_Selected passage_
Although The Implications of Multiple Intelligences for Teaching and Learning are not a central focus of Part 1, Gardner’s discussion here lays the groundwork for more explicit consideration later in the work. For instance, Gardner’s discussion of plasticity, canalization, and modularity in brain function reveals that different types of intelligences may be supported by distinct neural pathways that respond to environment. The example of a child recovering language ability after losing an entire hemisphere of the brain underscores this developmental flexibility, suggesting the need for adaptive, individualized education. Likewise, Chapter 4’s contention that intelligences can be identified through culturally situated problem-solving, symbol use, and neurological evidence suggests that effective teaching must include varied modes of symbolic representation—e.g., visual art as well as verbal communication. More broadly, his critique of prior models, including Piaget’s developmental stages and the limits of information-processing psychology, hints that education must move beyond simply transmitting knowledge; it must enable students to develop and apply their unique intellectual capacities.


These chapters similarly constitute a basis for later exploration of The Empowerment of Individuals Through the Recognition of Diverse Talents and Abilities. The early chapters of Frames of Mind repeatedly highlight how traditional metrics of intelligence privilege certain socioeconomic, cultural, and cognitive profiles while excluding others. In some cases, Gardner’s argument is explicit—e.g., his discussion of the racist applications of phrenology. Elsewhere, Gardner makes an implicit case for social and cultural pluralism in conceptualizing intelligence. For instance, the example of the Puluwat navigator challenges the ethnocentric assumptions that underpin Western educational and psychological systems. This individual’s navigation skills, rooted in oral tradition and ecological attunement, are framed not only as culturally significant but also as intellectually rigorous.

_Recorded data_
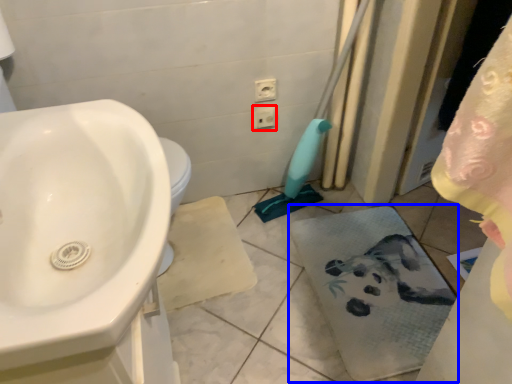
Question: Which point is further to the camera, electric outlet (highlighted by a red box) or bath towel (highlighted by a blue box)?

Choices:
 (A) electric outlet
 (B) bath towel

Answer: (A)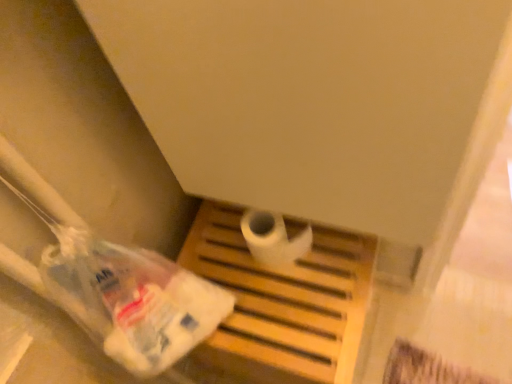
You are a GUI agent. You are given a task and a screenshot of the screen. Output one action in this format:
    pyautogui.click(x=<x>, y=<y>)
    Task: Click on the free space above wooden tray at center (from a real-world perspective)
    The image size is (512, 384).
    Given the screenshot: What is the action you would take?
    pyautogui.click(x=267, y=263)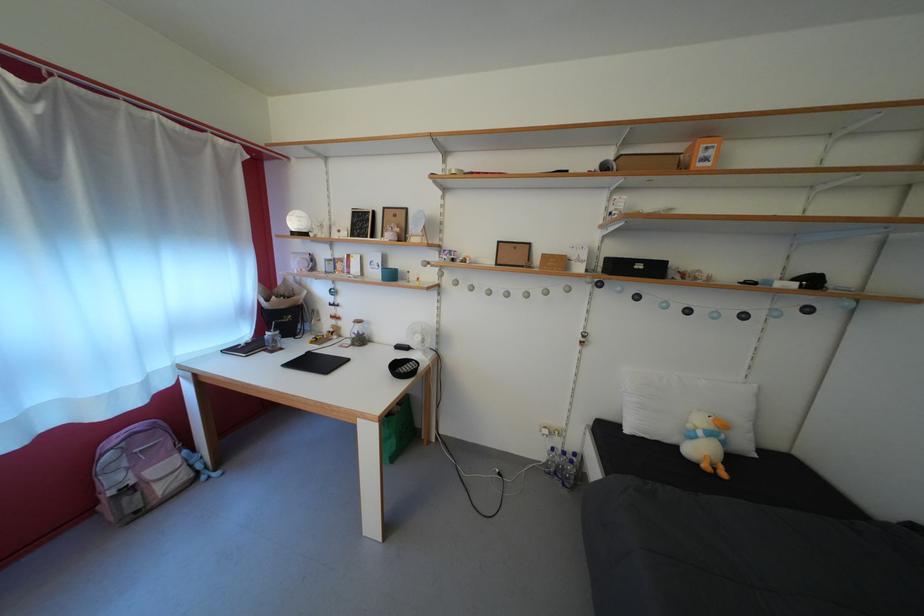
--
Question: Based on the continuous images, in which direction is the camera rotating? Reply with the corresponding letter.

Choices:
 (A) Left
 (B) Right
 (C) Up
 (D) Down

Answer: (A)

_Work item A_
List the three aspects of brain function that the passage on Gardner's Frames of Mind says Gardner discusses.
_Work item B_
In the passage on Gardner's Frames of Mind, what example underscores developmental flexibility?
_Work item C_
Pick up the passage on Gardner's Frames of Mind after its final sentence and carry it forward.
The lines that come after the Frames of Mind passage are separate material.

_Answer box A_
Plasticity, canalization, modularity

_Answer box B_
A child recovering language ability after losing an entire hemisphere of the brain.

_Answer box C_
Gardner’s emphasis on symbol systems as a means of identifying intelligence (Chapter 4) reinforces this project, as symbols are universal to human cultures. For example, the global interpretability of musical emotion, or the strategic symbolism of games like chess or go, underscores the universal roots of intelligence while also showing that intelligence is not merely about logical manipulation; it is also about expressive understanding. Recognizing such competencies as valid—and as indicative of intelligence—gives legitimacy and value to talents that had previously been dismissed.


Gardner’s insistence that intelligence is potential, not mastery or skill, further broadens intelligence’s scope by recognizing latent abilities. This distinction matters for educational equity. A student who has never been exposed to musical instruction may still possess musical intelligence, just as a child who cannot sit still for a written exam may demonstrate bodily-kinesthetic intelligence through dance or sport. Empowerment, then, arises not from labeling students according to narrow metrics but from creating environments that allow varied intelligences to emerge and flourish.